Es wird interessant sein zu verfolgen, ob und welche Dienstleistungen, die Doku-Zug bisher angeboten hat, es auch bei der Bibliothek geben wird. Namentlich Führungen oder Recherchierkurse für Maturanden. «Solche halte ich für eine äusserst hilfreiche Sache », sagte der frühere NZZ-Chefredaktor Hugo Bütler am Mittwoch in seiner Festrede.

Gewiss ist indes, dass alle thematischen Dossiers, die sich mit Gesellschaft, Wirtschaft und Politik befassen, auch in Zukunft weitergeführt und aktualisiert werden. Die länderübergreifenden Themendossiers von Doku-Zug werden abgeschlossen, aber weiter digital zugänglich sein.

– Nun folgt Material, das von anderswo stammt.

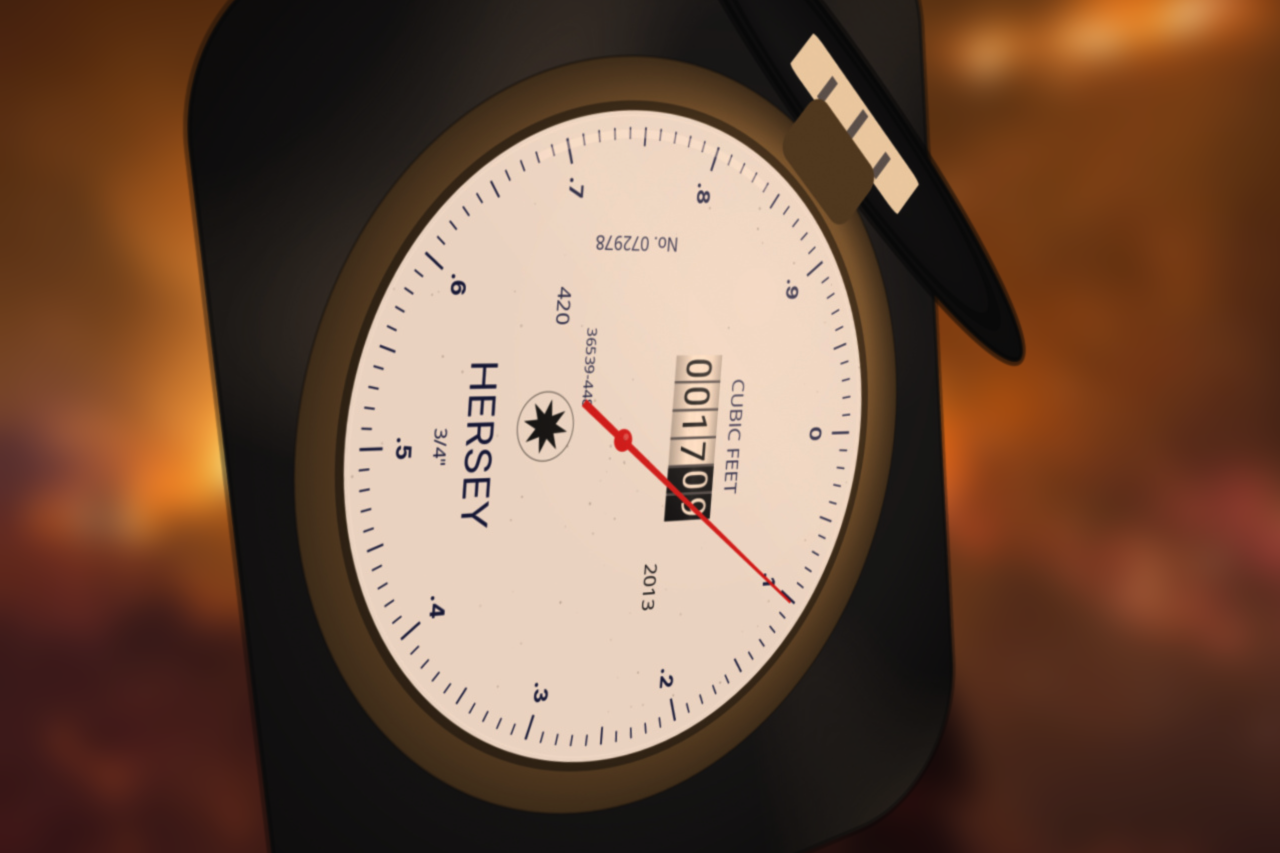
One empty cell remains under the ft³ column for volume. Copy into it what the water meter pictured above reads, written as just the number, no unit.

Personal wird nicht übernommen

Ebenso gewiss ist seit Längerem, dass das elfköpfige Team von Doku-Zug per Ende Jahr aufgelöst wird. Die Stadt Zug wird in der Bibliothek zwar neue Stellen aufbauen, jedoch weniger als bisher im Dokumentationszentrum zur Verfügung standen.

Unklar ist indes die Zukunft der Stiftung Doku-Zug. Diese hatte unter dem Vorsitz des früheren Stiftungsratspäsidenten Rolf Schweiger versucht, das Dokumentationszentrum in eine Private-Public-Partnership umzuwandeln, die von der öffentlichen Hand, Firmensponsoren und privaten Gönnern getragen wird.

Besser verankert als je

Als dies nicht funktionierte, konnte Schweigers Nachfolger Joe Häfliger die Stadt Zug gewinnen, das Zentrum zu übernehmen (zentralplus berichtete).

«Ob die Stiftung liquidiert wird oder sich einem andern zeitgenössischen Anliegen verschreiben will, steht noch nicht fest», sagte Brunner. Sicher habe die Tatsache, dass sich mehr als 100 Personen für eine Trägerschaft des Dokumentationszentrums gewinnen liessen, dazu geführt, dass Doku-Zug stärker bei der Bevölkerung verankert sei als zu Beginn.